Buying a video game and it has everything it should on it without having to provide an update or paying for extra content.
Waiting for a new episode to come on at 7:30, yelling into the kitchen that it’s starting.
Calling your crushes house and having to politely ask a very scary dad if you can speak with Tanya. And then they say, that depends, who’s calling?
Violence fixing technologies. Remember when we used to slap the television ? for it to work properly or operate CPR on our consoles and game cartridges?
Hearing your favorite song on the radio and waiting for it to come on again so you can record it on a blank cassette tape to listen to later.
Having a CD binder the size of Merriam Webster’s dictionary for road trips.
Taking a CD Walkman on a walk and making sure you didnt walk too fast or the CD skipped.
The joy of going to school without social media.
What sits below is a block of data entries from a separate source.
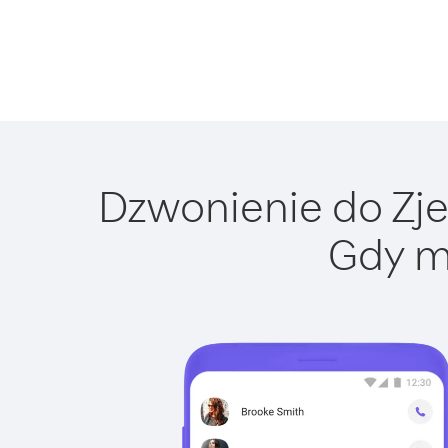
Dzwonienie do Zjed
Gdy m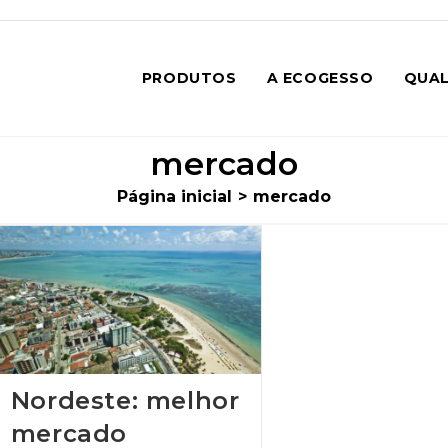
PRODUTOS
A ECOGESSO
QUAL
mercado
Página inicial
>
mercado
Nordeste: melhor
mercado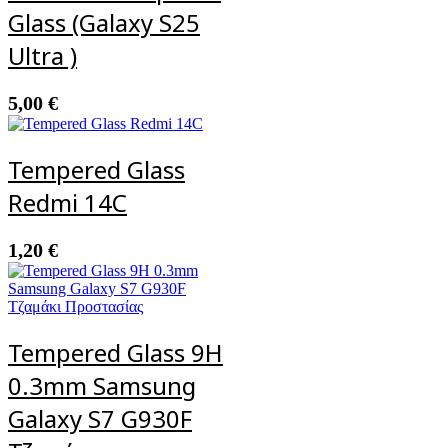
Glass (Galaxy S25
Ultra )
5,00
€
Tempered Glass
Redmi 14C
1,20
€
Tempered Glass 9H
0.3mm Samsung
Galaxy S7 G930F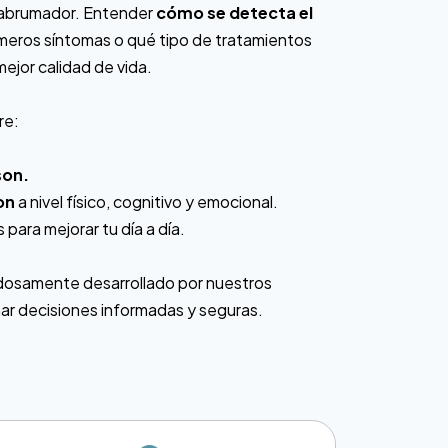
r abrumador. Entender
cómo se detecta el
rimeros síntomas o qué tipo de tratamientos
mejor calidad de vida.
re:
son.
on
a nivel físico, cognitivo y emocional.
 para mejorar tu día a día.
dosamente desarrollado por nuestros
ar decisiones informadas y seguras.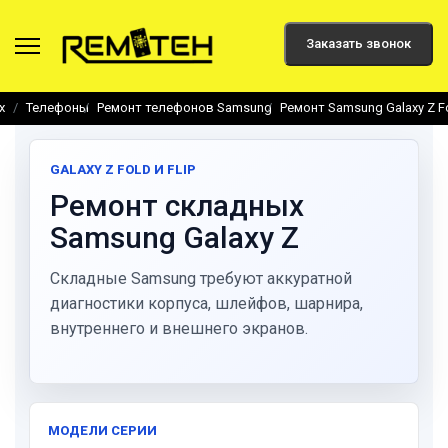
Заказать звонок
х
Телефоны
Ремонт телефонов Samsung
Ремонт Samsung Galaxy Z Fo
GALAXY Z FOLD И FLIP
Ремонт складных
Samsung Galaxy Z
Складные Samsung требуют аккуратной
диагностики корпуса, шлейфов, шарнира,
внутреннего и внешнего экранов.
МОДЕЛИ СЕРИИ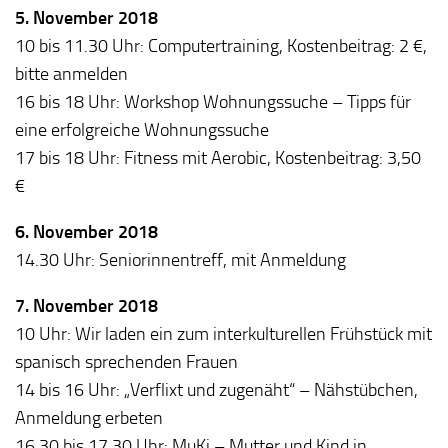
5. November 2018
10 bis 11.30 Uhr: Computertraining, Kostenbeitrag: 2 €,
bitte anmelden
16 bis 18 Uhr: Workshop Wohnungssuche – Tipps für
eine erfolgreiche Wohnungssuche
17 bis 18 Uhr: Fitness mit Aerobic, Kostenbeitrag: 3,50
€
6. November 2018
14.30 Uhr: Seniorinnentreff, mit Anmeldung
7. November 2018
10 Uhr: Wir laden ein zum interkulturellen Frühstück mit
spanisch sprechenden Frauen
14 bis 16 Uhr: „Verflixt und zugenäht“ – Nähstübchen,
Anmeldung erbeten
16.30 bis 17.30 Uhr: MuKi – Mutter und Kind in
I remember getting bullied in middle school and having a terrible time. But all that could have been so much worse if smartphones and apps were a thing back then.
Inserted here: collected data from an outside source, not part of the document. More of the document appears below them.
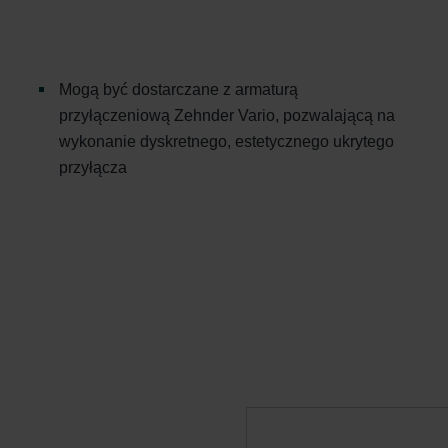
Mogą być dostarczane z armaturą
przyłączeniową Zehnder Vario, pozwalającą na
wykonanie dyskretnego, estetycznego ukrytego
przyłącza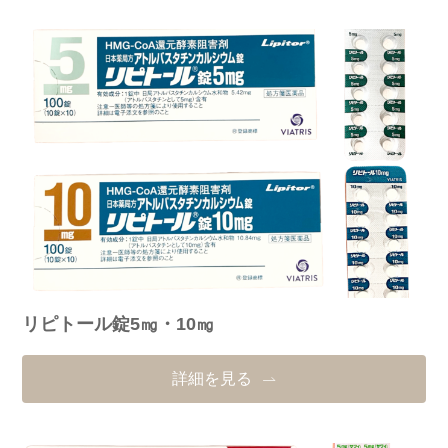
リピトール錠5㎎・10㎎
詳細を見る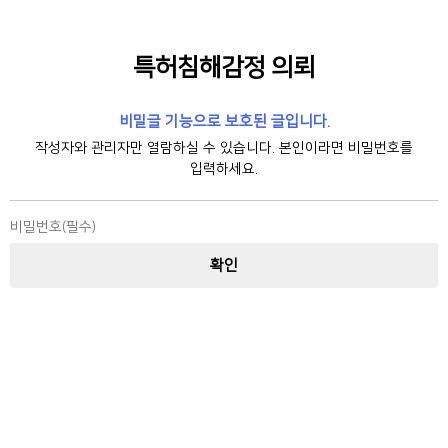
특허침해감정 의뢰
비밀글 기능으로 보호된 글입니다.
작성자와 관리자만 열람하실 수 있습니다. 본인이라면 비밀번호를
입력하세요.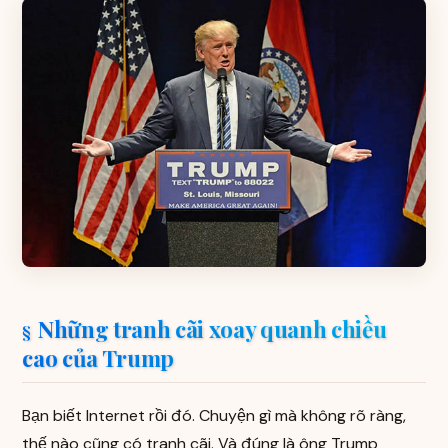
Những tranh cãi xoay quanh chiều
cao của Trump
Bạn biết Internet rồi đó. Chuyện gì mà không rõ ràng,
thế nào cũng có tranh cãi. Và đúng là ông Trump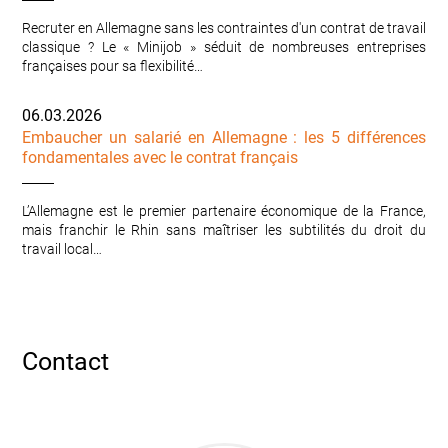
Recruter en Allemagne sans les contraintes d'un contrat de travail
classique ? Le « Minijob » séduit de nombreuses entreprises
françaises pour sa flexibilité…
06.03.2026
Embaucher un salarié en Allemagne : les 5 différences
fondamentales avec le contrat français
L’Allemagne est le premier partenaire économique de la France,
mais franchir le Rhin sans maîtriser les subtilités du droit du
travail local…
Contact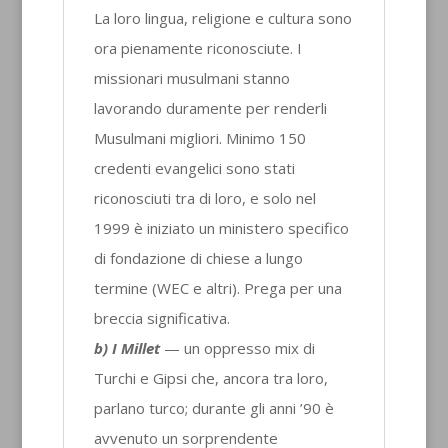
La loro lingua, religione e cultura sono
ora pienamente riconosciute. I
missionari musulmani stanno
lavorando duramente per renderli
Musulmani migliori. Minimo 150
credenti evangelici sono stati
riconosciuti tra di loro, e solo nel
1999 è iniziato un ministero specifico
di fondazione di chiese a lungo
termine (WEC e altri). Prega per una
breccia significativa.
b) I Millet
— un oppresso mix di
Turchi e Gipsi che, ancora tra loro,
parlano turco; durante gli anni ’90 è
avvenuto un sorprendente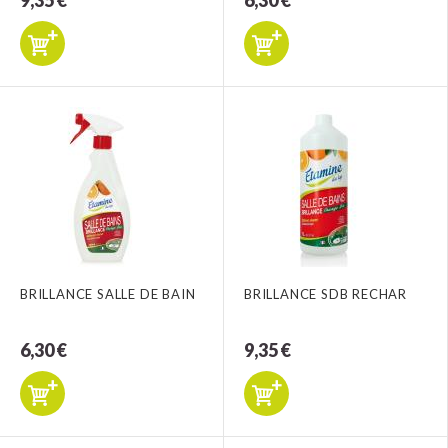
9,35 €
6,30 €
BRILLANCE SALLE DE BAIN
BRILLANCE SDB RECHAR
6,30 €
9,35 €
Kids these days must be so stressed out just trying to tune it out.
I was at work the other day when our department's landline phone started ringing. One of my coworkers (my age-ish, 30s) called out "I'll get it!" I felt a weird sort of sad nostalgic pang. You don't hear that much anymore.
Exploration.
As kids we played video games but we also got outdoors. Sometimes finding areas of forest to go and investigate. We enjoyed checking out odd areas people generally would never go into such as those little wooded areas in between roads. Our parents didn't care as long we gave them an idea of what we were doing ahead of time in case we got lost or hurt.
We would have a small fire just enough to roast some marshmallows and then put it out and usually make it back in time for supper.
Meeting family/friends at the **gate** at the airport instead of baggage claim or the curb.
Being disconnected.
There were periods of my life growing up, hours or even days at a time, where there was genuinely no way to reach me or my parents. In the 90’s, growing up, most people didn’t have cellphones. They existed but they were *really* expensive. I remember when my mom got her first cellphone. She always turned it off when she got home and stuck it in a drawer. Why would she need a cellphone at home?
We had the internet but it was slow and we had limited access to it, often on a family computer visible to everyone and maybe for an hour or two.
And if you go back a little further than that, answering machines were expensive and uncommon so you either reached someone or you didn’t. There was no constant demand from everyone for everyone.
I definitely remember calling a friend to hang out, their parent answering, and telling me they were already hanging out with someone else. “Okay, cool, I’ll try again later.”
I had no way to reach them. Which meant they got to be fully present with whoever they were with and weren’t talking to me or anyone else while they were with that friend.
That level of disconnect is something that, in hindsight, I really miss. You were wherever you were with whomever you were with and that was it. People took hours to reach and that was normal and, I think, a really good thing.
Being responsible for zero parental contact and simply just needing to come home when the streetlights come on.
Having to check the newspapers to see when new movies were released, as well as what theater they’re playing at.
Kids today won’t ever experience that.
Snow on Christmas, at least most of the time.
I’m almost as far north in the USA that you can get and snow just doesn’t stick around anymore. It snows like once or twice in December and it melts in a day. 25 years ago you were lucky if it wasn’t a blizzard on *Halloween.*
But don’t worry, climate change isn’t real! /s.
A life without immediate gratification. I feel like 90s/00s kids might be the last to have experienced what its like to have to wait for that good thing you want.
Watching that ticker at the bottom of the tv to see if school is closed only for them to cut to commercial when it’s time for yours to show up. I watched that thing like an nba draft.
Choking to death on smoke wafting over from the smoking section of every restaurant while you try to eat.